То же и в образовании. Согласно Основному закону по просвещению, принятому в 1945 году после поражения Японии в войне, предполагалось демилитаризировать и демократизировать японское общество. Считалось, что все нововведения будут направлены против "самурайской дикости", феодальной жестокости патриархальных отношений, словом, против национальных традиций Японии. Но обратимся к примеру, на который указывает художник Б. М. Неменский в книге "Мудрость красоты" (112., с.47-56), и который касается действующей сейчас в японской школе системы художественного воспитания. Она обязана своим введением тому же закону об образовании 1945 года, тоже вводилась под флагом демократизации общества и осовременивания образования. И также "неожиданно" начала давать большие результаты, сказавшиеся даже на конкурентоспособности японской промышленности.

Как оказалось, в 45-м году под флагом модернизации была введена в жизнь система, которая не только была подробно разработана  и проверена еще до войны передовыми японскими художниками и педагогами на основе изучения опыта Европы и России начала века и первых послереволюционных лет, но и опробована, "обкатана" рядом педагогов-энтузиастов в своих школах. То есть, не американские, а японские специалисты обеспечили это очередное "чудо". Сегодня эта, несомненно, японская национальная система воспитания, опирающаяся на собственные вековые традиции художественного развития и уважения к красоте, использующая неоценимый потенциал искусства как средство формирования человека, дает результаты, которые потрясают даже самых технизированных экспертов.
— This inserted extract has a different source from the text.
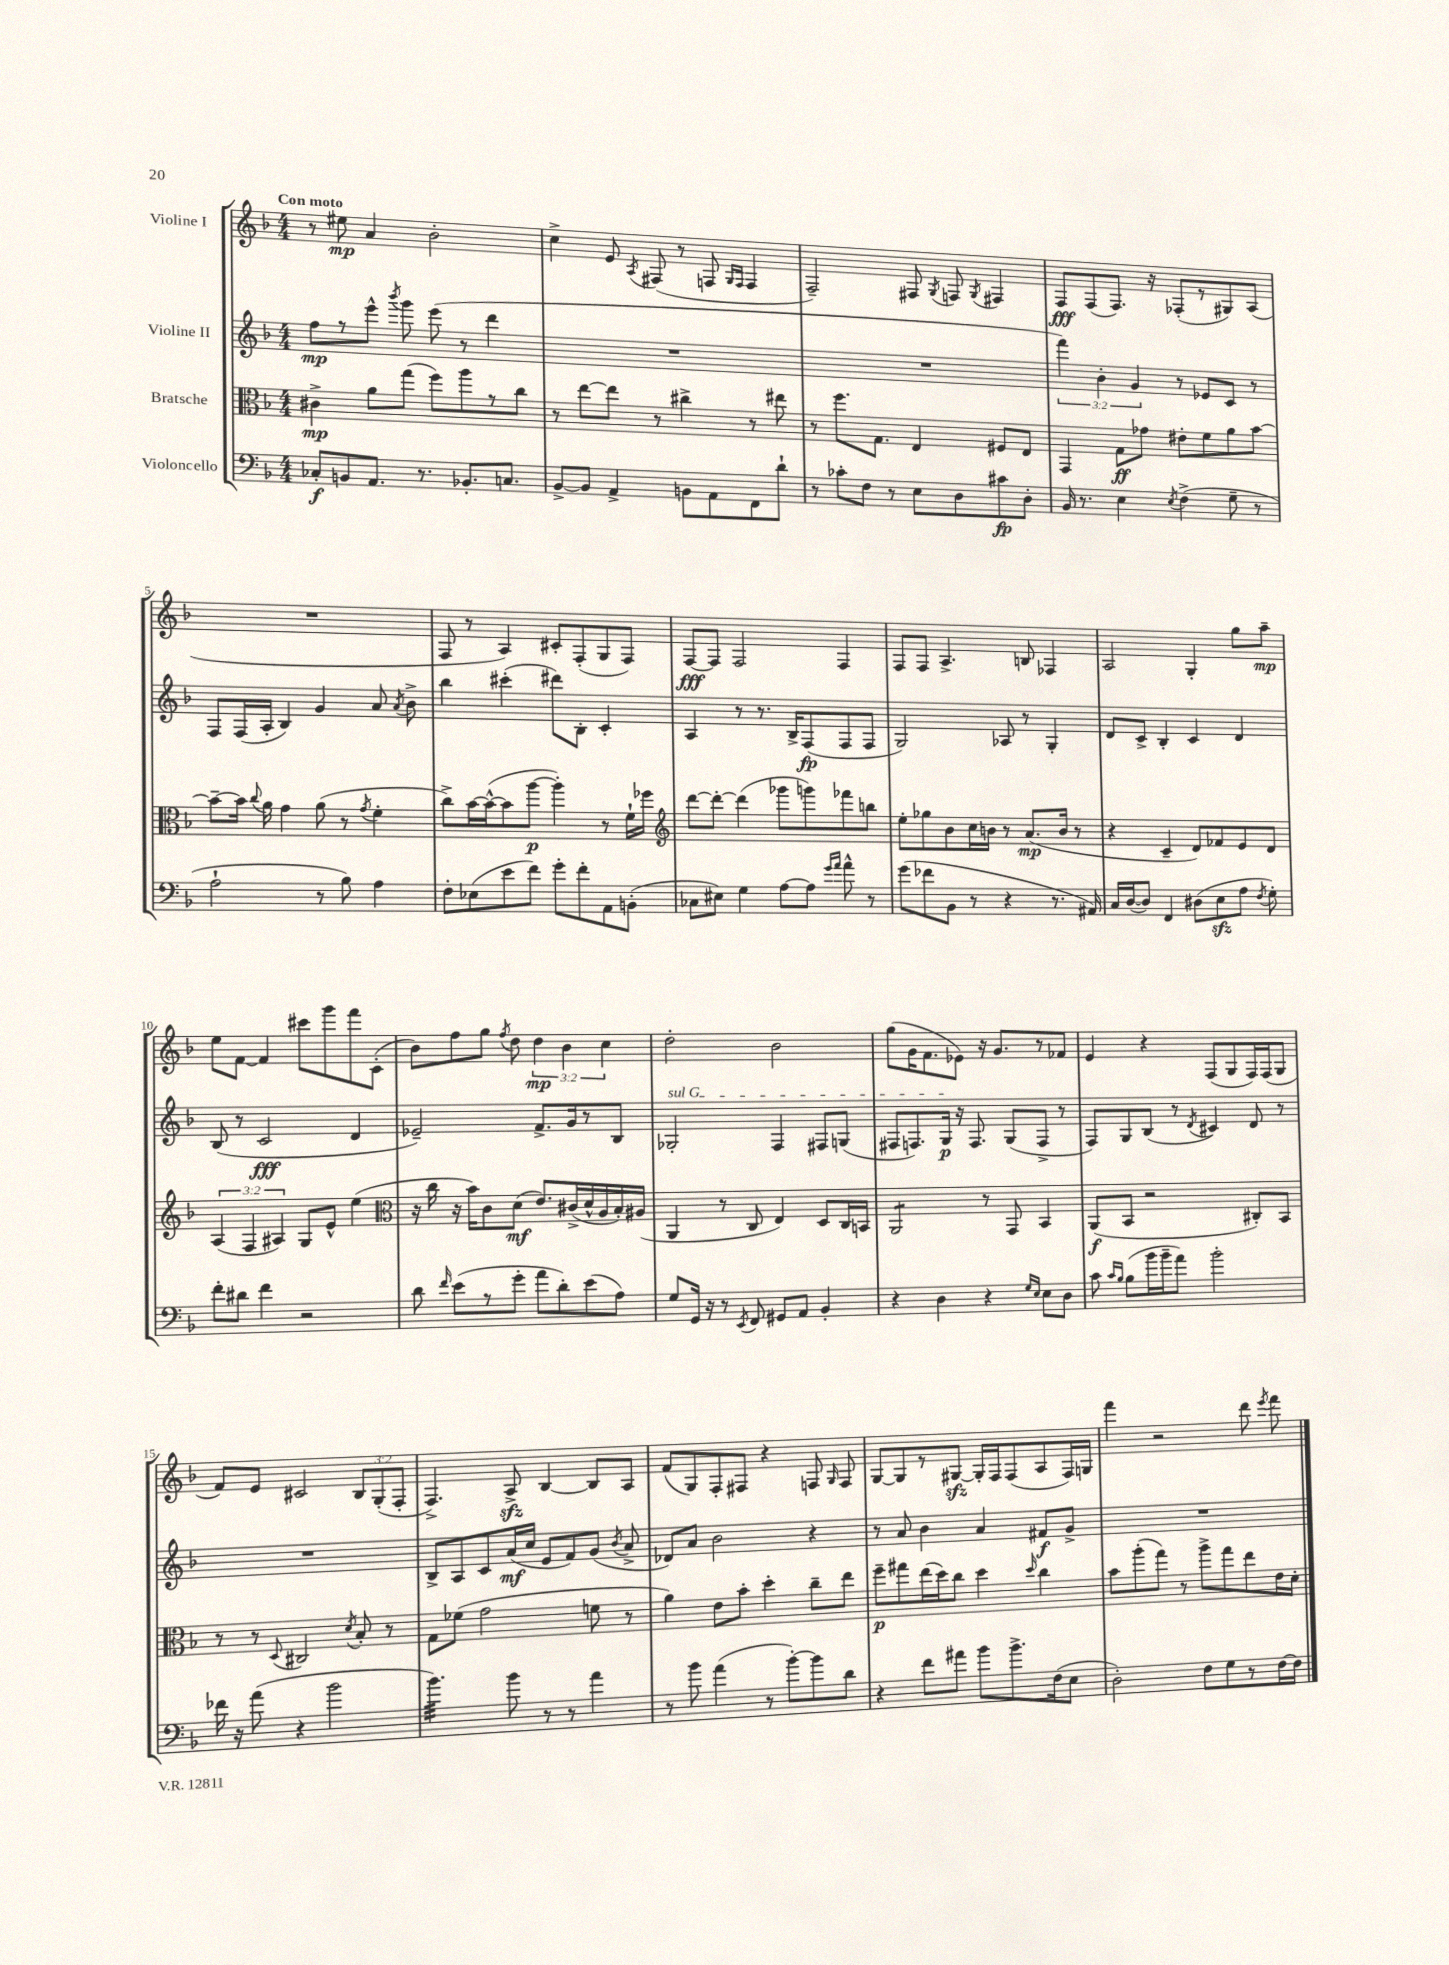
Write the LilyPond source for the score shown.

Итак, основная мысль ясна: японские "чудеса" делаются не на берегах Гудзона или  Рейна, их авторы - сами японцы. И если рассматривать феномен "японского  чуда", то нужно смотреть в его  содержание, не столько то, которое составило этот феномен, сколько то, которое его обусловило. В том числе было и в ее образовании нечто такое, что позволяло потом этому обществу плавно осуществлять свои реформы и встречать все вызовы мирового сообщества через гибкую адаптацию к новому всего своего общества, всех его членов.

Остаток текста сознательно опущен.